Ania demonstrated what they do with the larvae and pupae after separating them. She took out a pan in the refrigerator that the larvae are kept in until the pupa stage. The pupas are put into a container with a screen placed over it and a hole cut into the top to add more pupas once they are developed from the larva stage. She will label the container with information from where they collected the specimens, the date and their generation. Ania said, “The more generations they spend in the lab the less they are like whatever is in the field; so you have to keep track of that.” Ania commented, “The process goes faster with four people.” I can believe that. While trying to separate the larvae from the pupae I kept commenting how fast they move. They twitch this way and that way. Below is video footage of just what I mean.
Mosquitoes hatch from eggs and they molt three times in a process called instars. They will then form into a pupa and after 2-3 days they will emerge from the aquatic stage as an adult. If the mosquito gets its wings wet after emerging, it is doomed from the beginning. A mosquito can live around 18 days depending on temperature, humidity and other factors in the wild. In the lab they can live up to a month because everything is controlled. If you have felt a mosquito bite your arm and squished it with blood coming out as a result you killed a female. Only females will bite a human for the blood source, males need only nectar.
I asked Ania how she liked conducting this type of research. She said, “Its supper fun. I love it! It reminds me of when I was a kid at the beach and I would find little ponds of seawater with crabs and fish. I would collect them in a bucket.” An interesting fact I learned from Dr. Christofferson was how to tell the males from the females. A researcher can tell the males by how their antennas look like bunny ears and how fluffy they are. Females are not so fluffy and after females feed they sit on the wall like a fly. Dr. Christofferson started saying, “Help me, help me,” in a sing song voice.

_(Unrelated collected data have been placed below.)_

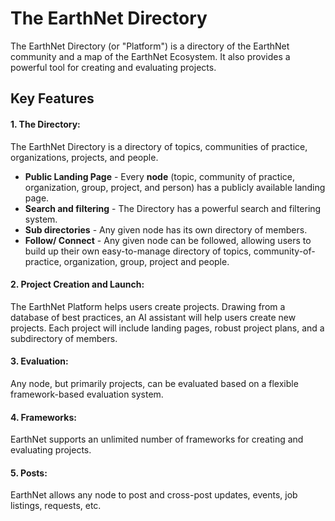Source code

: # The EarthNet Directory

The EarthNet Directory (or "Platform") is a directory of the EarthNet community and a map of the EarthNet Ecosystem. It also provides a powerful tool for creating and evaluating projects.
  
## Key Features

#### 1. The Directory:

The EarthNet Directory is a directory of topics, communities of practice, organizations, projects, and people.

- **Public Landing Page** - Every **node** (topic, community of practice, organization, group, project, and person) has a publicly available landing page.
- **Search and filtering** - The Directory has a powerful search and filtering system.
- **Sub directories** - Any given node has its own directory of members.
- **Follow/ Connect** - Any given node can be followed, allowing users to build up their own easy-to-manage directory of topics, community-of-practice, organization, group, project and people.

#### 2. Project Creation and Launch:

The EarthNet Platform helps users create projects. Drawing from a database of best practices, an AI assistant will help users create new projects. Each project will include landing pages, robust project plans, and a subdirectory of members. 

#### 3. Evaluation:

Any node, but primarily projects, can be evaluated based on a flexible framework-based evaluation system.

#### 4. Frameworks:

EarthNet supports an unlimited number of frameworks for creating and evaluating projects.

#### 5. Posts:

EarthNet allows any node to post and cross-post updates, events, job listings, requests, etc.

She said, “Y’all were too young for that.” I asked, “To young for what?” She said, “The Fly.” I asked, “The movie?” She said, “Yeah!” I said, “Oh no, I am not too young I saw it.”
Once the mosquitoes reach adulthood they are transferred to the Biosafety Level 3 lab. I was unable to view the lab due to regulations. Each infectious agent has been labeled by the USDA or CDC as one of four levels. Level 3 and above need to be in a regulated lab with minimal traffic and follow regulations set by the CDC. The CDC is one of the major operating components of the Department of Health and Human Services. Dr. Christofferson explained, “Because we catch our own mosquitoes in the wild we go ahead and do our infected work in the BSL3 as an extra precaution just because if they got out they could potentially cause a viral outbreak.” In the BSL 3 lab they have to wear a full hazmat suit to help prevent contraction of any disease.
One would not think mosquitoes could be interesting. However, getting hands-on experience I can say personally it was a rewarding and extremely fun day. Dr. Christofferson and her graduate assistant Ania brought humor and passion to a serious study that benefits the human population. Scientific research is a balance between field work and the lab. When you bring the fun out in science anything can become interesting to the average person including mosquitoes.